Quote all of the entries below word for word, and leave the pictures out.

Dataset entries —
>>>>>

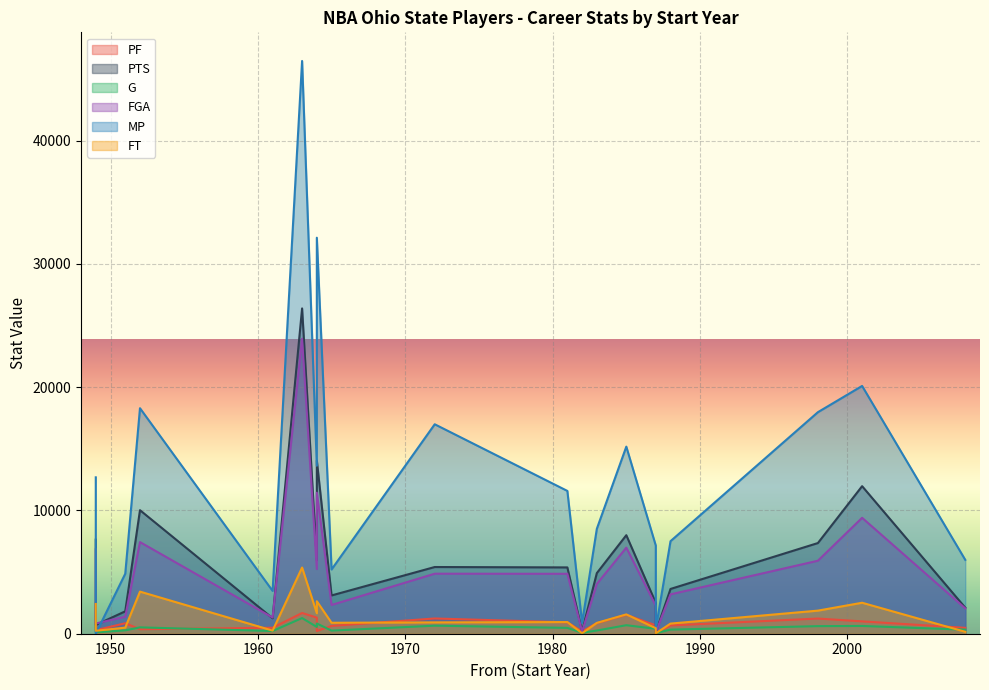

How many interior local valleys does the FGA series have?

6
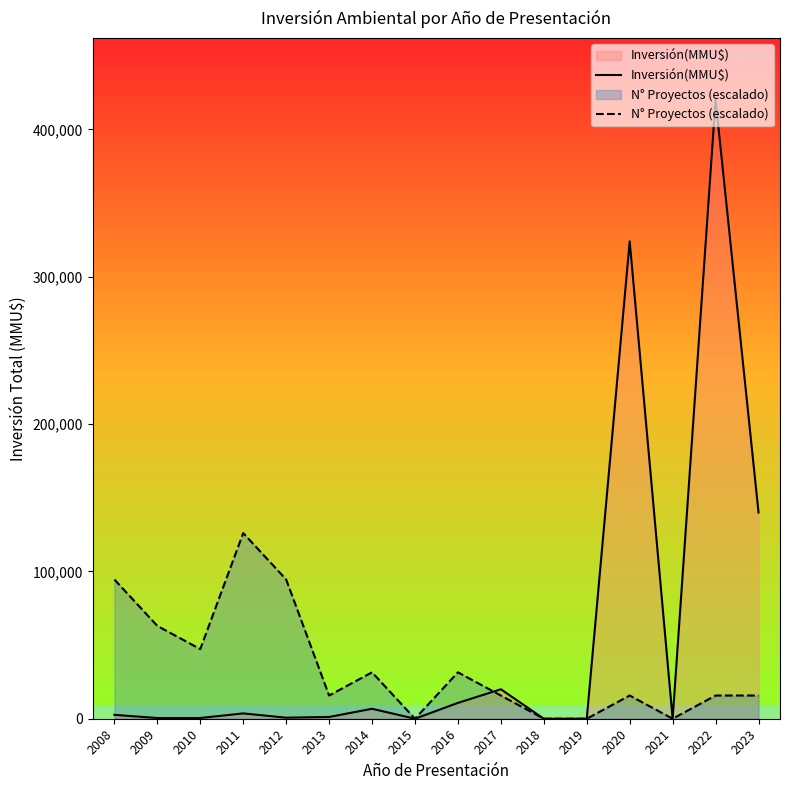

What are all the series names shown in the legend?

Inversión(MMU$), N° Proyectos (escalado)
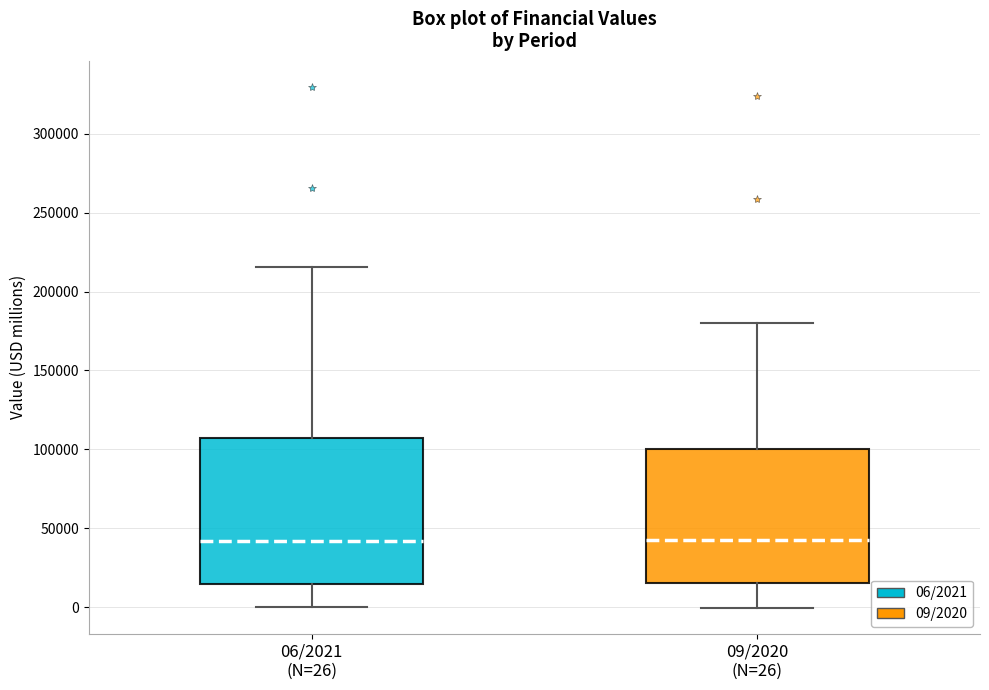

Where is the upper edge of the box for 06/2021 (N=26) on the y-axis? The values are not printed on the chart, so give them approximately, as read against the axis.

105000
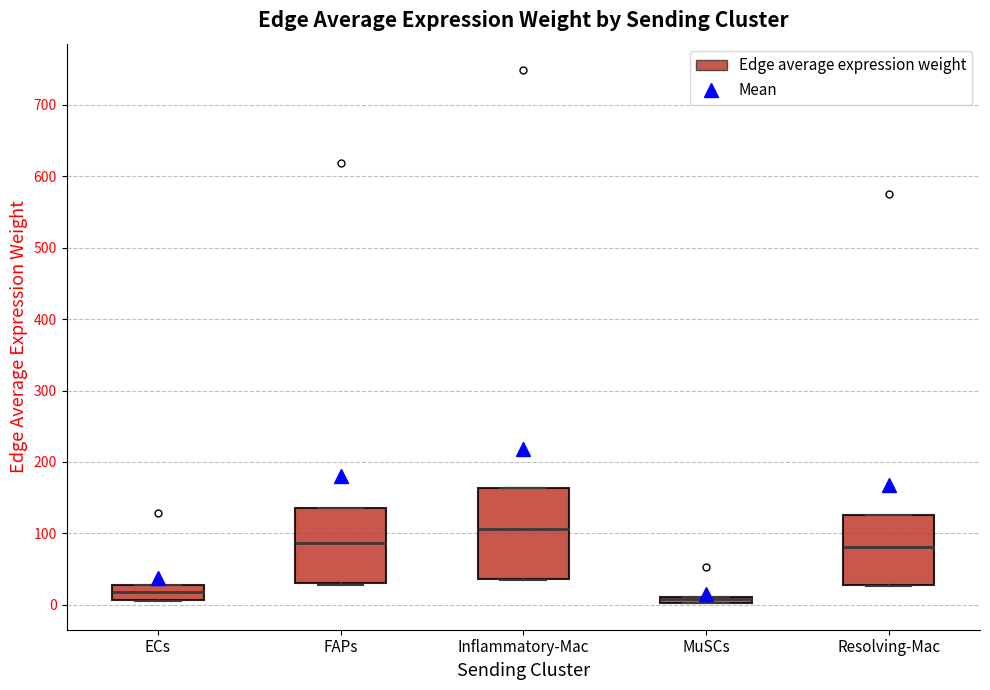

Where is the upper edge of the box for MuSCs on the y-axis? The values are not printed on the chart, so give them approximately, as read against the axis.

10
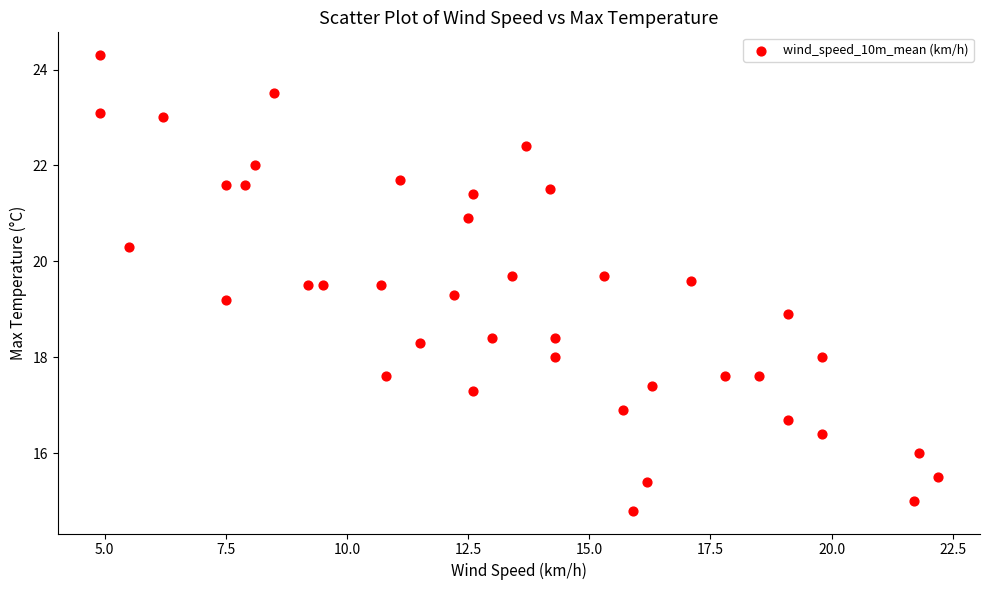

What is the range of X values (max minus min)?

17.3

<<<<<

EXERCISE RESPONSE —
How many interior local valleys does the FGA series have?

6

What are all the series names shown in the legend?

Inversión(MMU$), N° Proyectos (escalado)

Where is the upper edge of the box for 06/2021 (N=26) on the y-axis? The values are not printed on the chart, so give them approximately, as read against the axis.

105000

Where is the upper edge of the box for MuSCs on the y-axis? The values are not printed on the chart, so give them approximately, as read against the axis.

10

What is the range of X values (max minus min)?

17.3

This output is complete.